▸ **TREŚĆ POLECENIA**
Przeredaguj fragment tekstu o kontach firmowych, który otwierają słowa zawierające „Tymczasem, jak wynika”, a zamyka „formy obsługi rachunku.”. Przepisz go, zastępując „doradców finansowych” wyrażeniem „ekspertów finansowych”.

▸ **TEKST ŹRÓDŁOWY**
* * *

Najtańsze konta dla mikrofilm

W niektórych bankach jest prowadzone za darmo. Jednak zerowe lub niskie opłaty rzadko idą w parze z wysokim oprocentowaniem, choć i takie oferty się pojawiły

Publikacja: 11.10.2012 01:09

Red

Firmowe konto dla najmniejszych firm (głównie dotyczy to jednoosobowej działalności gospodarczej) jest już standardem praktycznie w każdym banku. Niestety, często jest sporo droższe w porównaniu z rachunkiem dla klientów detalicznych.

Tymczasem, jak wynika z doświadczeń doradców finansowych Tax Care, klientom firmowym także zależy przede wszystkim na wygodzie i niskich kosztach obsługi. Dlatego analizując ofertę rynkową, założyliśmy, że na konto co miesiąc wpływa co najmniej 1500 zł, a wszystkie przelewy robione są za pośrednictwem Internetu, najtańszej formy obsługi rachunku.

Zobacz najtańsze konta dla przykładowych grup mikroprzedsiębiorców

Przyjęliśmy także, że mikroprzedsiębiorca korzysta z firmowego konta minimum przez rok, opłaca składki na ZUS tylko za siebie (musi w tym celu wykonać trzy przelewy w miesiącu: na konto ubezpieczeń społecznych, zdrowotnych oraz Funduszu Pracy). Wykonuje ponadto dwa przelewy do urzędu skarbowego (podatek dochodowy i VAT), dziesięć przelewów do innego banku i cztery przelewy stałe. Do tego dwukrotnie w miesiącu podejmuje pieniądze z obcych bankomatów, a jego miesięczne płatności kartą są nie mniejsze niż 500 zł.

Najtaniej, czyli za darmo

Biorąc pod uwagę wszystkie powyższe założenia, w trzech bankach: Deutsche Bank PBC, Idea Banku oraz Meritum Banku przedsiębiorcy mogą używać rachunku firmowego za darmo.

Drugie miejsce przypadło ex aequo FM Bankowi (również specjalizującemu się w usługach dla firm) oraz Bankowi Pocztowemu. Miesięczna opłata w tych bankach wyniosła 5 zł, przy czym Bank Pocztowy nalicza ją za używanie karty, natomiast w FM Banku trzeba się z nią liczyć, gdy dwa razy korzysta się z „prowizyjnych" bankomatów.

* * *

▸ **PRZEDSTAWIONE DANE**
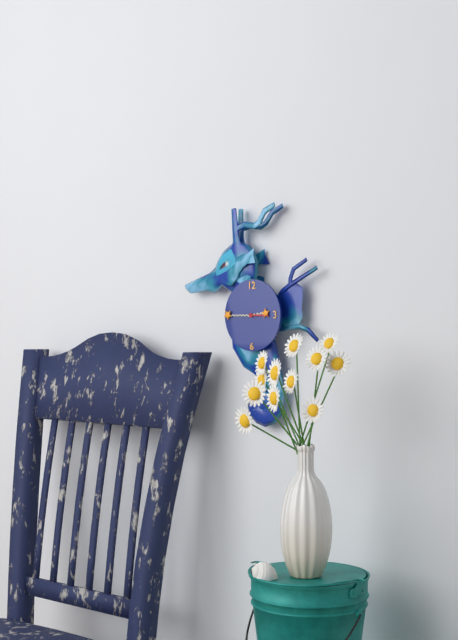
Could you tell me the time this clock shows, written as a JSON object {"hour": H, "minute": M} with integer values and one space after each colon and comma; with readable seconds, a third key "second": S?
{"hour": 2, "minute": 45}
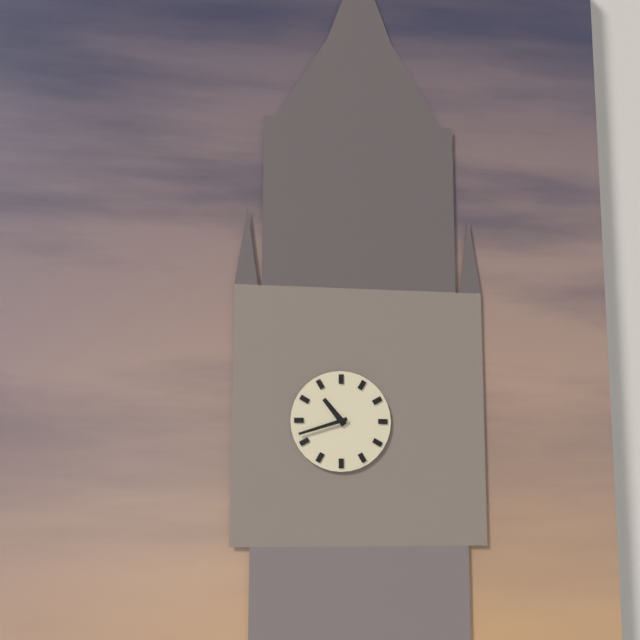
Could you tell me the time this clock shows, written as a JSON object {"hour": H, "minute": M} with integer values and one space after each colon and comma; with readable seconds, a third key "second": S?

* * *

▸ **ROZWIĄZANIE ZADANIA**
Tymczasem, jak wynika z doświadczeń ekspertów finansowych Tax Care, klientom firmowym także zależy przede wszystkim na wygodzie i niskich kosztach obsługi. Dlatego analizując ofertę rynkową, założyliśmy, że na konto co miesiąc wpływa co najmniej 1500 zł, a wszystkie przelewy robione są za pośrednictwem Internetu, najtańszej formy obsługi rachunku.